**Task instructions:**
• A. For each statement below, decide whether it agrees with the Melbourne travel post, and answer yes or no, quoting the words of the post that settle it.
(i) Billy's family home is in Altona, on a street facing a golf course.
(ii) The writer and Billy had spent several months together in northern Laos.
(iii) The art exhibition in the old pump house was open when the two of them arrived.
• B. According to the Melbourne travel post, what was the name of the restaurant where the writer had the best meal of their life?
• C. Resume the Melbourne travel post after its last sentence, keeping its voice and subject.

Adventure W: Melbourne and becoming a Kelleher

“Sure…. come stay with me” says Billy Zeik Kelleher on Facebook. Excellent, I thought. A night or two at his parent’s place in Melbourne would be great before I go off exploring and find a hostel. I’ve been to Melbourne before to stay with my friend Mel and it was much more my sort of place than Sydney. It’s very arty, a bit more edgy and the people are more normal-looking. I also had the best ever meal of my life in Melbourne last time at a restaurant called LongGrain. So, yeah, I was excited. A cheap flight down from Sydney arrived late at night and Billy kindly agreed to tear himself away from the hectic summer social life of a 19yr old and stay sober enough to pick me up from where Tiger airlines spat me out. It’s such a budget airline, you get off the plane, walk across the tarmac to a metal shed, root about for your bag and then go through a metal turn style into the carpark. No frills. It’s also in a different continent to the actual airport.
I cannot tell you how great it was to see Billy. although we had only spent a few weeks together in northern Laos, they had been very memorable and it was great hang out with him on his home turf.
Billy lives with his Mum; Christy (I call her Cathy), Dad; Trev, sister; Skye and 2 dogs in a place called Altona in a house in a quiet street that fronts on to a golf course. It’s surrounded by marshland and some wicked industrial plantations. The bluest sky I have ever seen was the back drop for these fantastic factories and warehouses. I loved it and was always hanging out the car window flapping my lens.


I stayed in Billy’s ‘Shed’ in the garden and was given my first introduction to a proper Aussie family and their home. Billy had often talked about his front yard while we were away and not I got to see why he missed it so much. He didn’t mention the volume of mosquitos though or, to honest, I’d have never have gone. The tennis-racket shaped electric bug bat was too addictive.

So, rather than make me feel like this old English bird was cramping his style, Billy was the perfect host and tour guide. He took me all over the place- beaches, towns, jetties, cafes, pointing at things out the window and for a brilliant breakfast where he discovered olive tapenade and I discovered the best Bloody Mary of my trip. He took me to places he thought I’d like to take pictures and to an art exhibition of work from a local college in a cool old pump house. It was shut but we went in anyway.





He bravely introduced me to all his lovely friends, most of which are very talented, wise and clever and the opposite of what I was like at the beginning of my 20’s. They also could have been my kids if I had been sexually active at 13. (I wasn’t, Mum) My favourites were: Kiah- a brilliant photographer and like a pretty little sprite, Ash- very clever and will one day build a Lego city and Tom Canny- a bit of a lose cannon who will probably go off the rails at some point in his life.

**Supplied entries:**
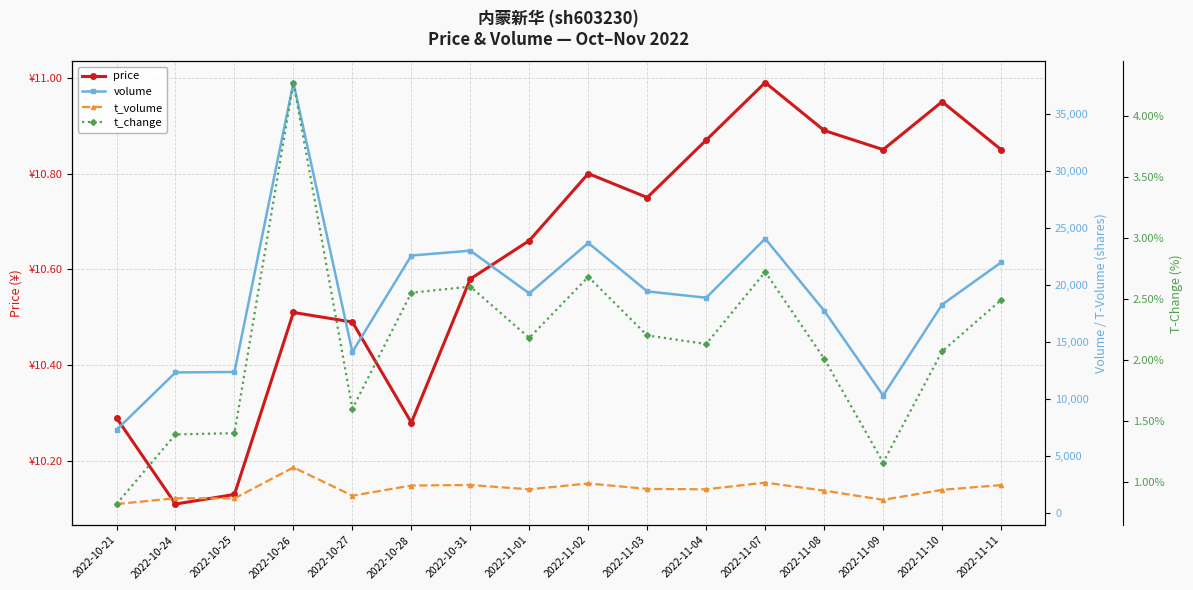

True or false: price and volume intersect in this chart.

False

...

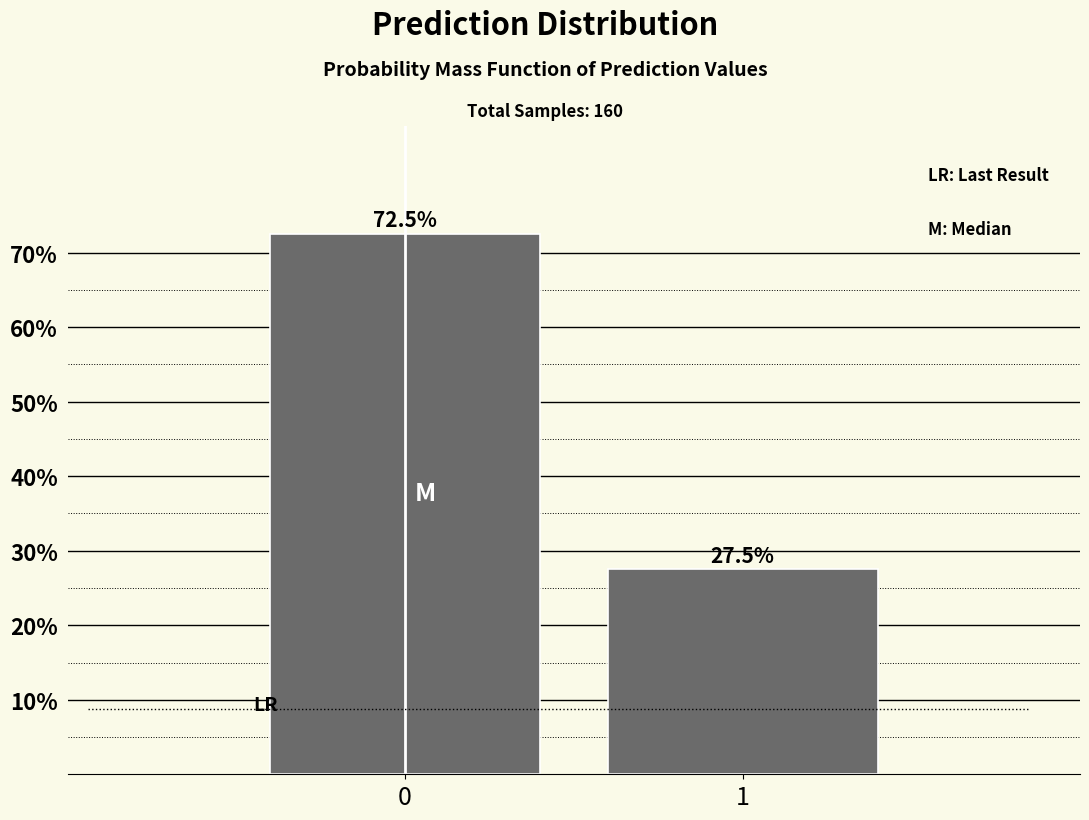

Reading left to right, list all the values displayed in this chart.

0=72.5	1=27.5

**Answers given:**
• A.
(i) Yes: "in a place called Altona in a house in a quiet street that fronts on to a golf course"
(ii) No: "we had only spent a few weeks together in northern Laos"
(iii) No: "It was shut but we went in anyway."

• B. LongGrain.

• C.
Did you know that the Australians say that someone playing in ‘goal’ for a team, is ‘Playing in goals’ HA!!! can you believe it? goalS!? they put an S on the end! HHHHHHHHHHHAAAAAAAAAAAAAAAA. I found this funnier than they did. Whatever.

When I got too embarrassing, Billy and I went on a road trip. We packed up his blue car and went down the Great Ocean Road to the 12 Apostles (6.5 now though due to fallage into the sea)
I am sat here trying to write about this and I genuinely am a bit stumped about how to write how great it was. I really think it was one of the best things I have ever done. We shared driving, shared fags, drank coffee, got cold, made fires, over-wined, checked the surf, played guitar, bbq’d meat-socks, musically educated each other, talked shit, talked sense, talked life/love/longitude and bonded for 3 days.













I wanted to go into the city and have a wander so billy and Tom Canny went for a skate and I pottered about, went to an exhibition and pretended that I didn’t still have toothache.








I wanted to bring something to the family that would be traditionally British. Looking a bit like Lily Allen seemed to be enough for Trev, but the only thing to do that seemed sensible was to insist that we have a family drinking game of ‘Centurion’. This is when you do a shot of beer, every minute, for a hundred minutes. I learned this many Christmases ago with the Obbard family and, to be honest, it just ain’t Jesus’ birthday without it. The Kelleher family collective were not too keen on this so I compromised with a half-centurion. We drove to the drive-thru bottle shop to collect the beer. On the way back, and probably fed up with me harping on about the landscape and photos, Christy/Cathy suddenly turned down a gravel path next to the railway and we bumped along the side of the track, Skye and I bobbing about in the back, snapping away out the window and clinging to boxes of clinking beer bottles. I’m sure it was illegal.


So, Centurion went like this:
Skye: 11
Trev: 32
Christy/Cathy 49, tactical chunder, 50
Billy 50
Jules 50 but obviously could have done 100

Well played team.

As if to punish me for having a lovely time, and trying to ignore it for a while, my tooth decided to grow an abscess. During a party that Billy was having. I felt it growing and growing. I bailed and tried to sleep and hide my face from the lumpy horror.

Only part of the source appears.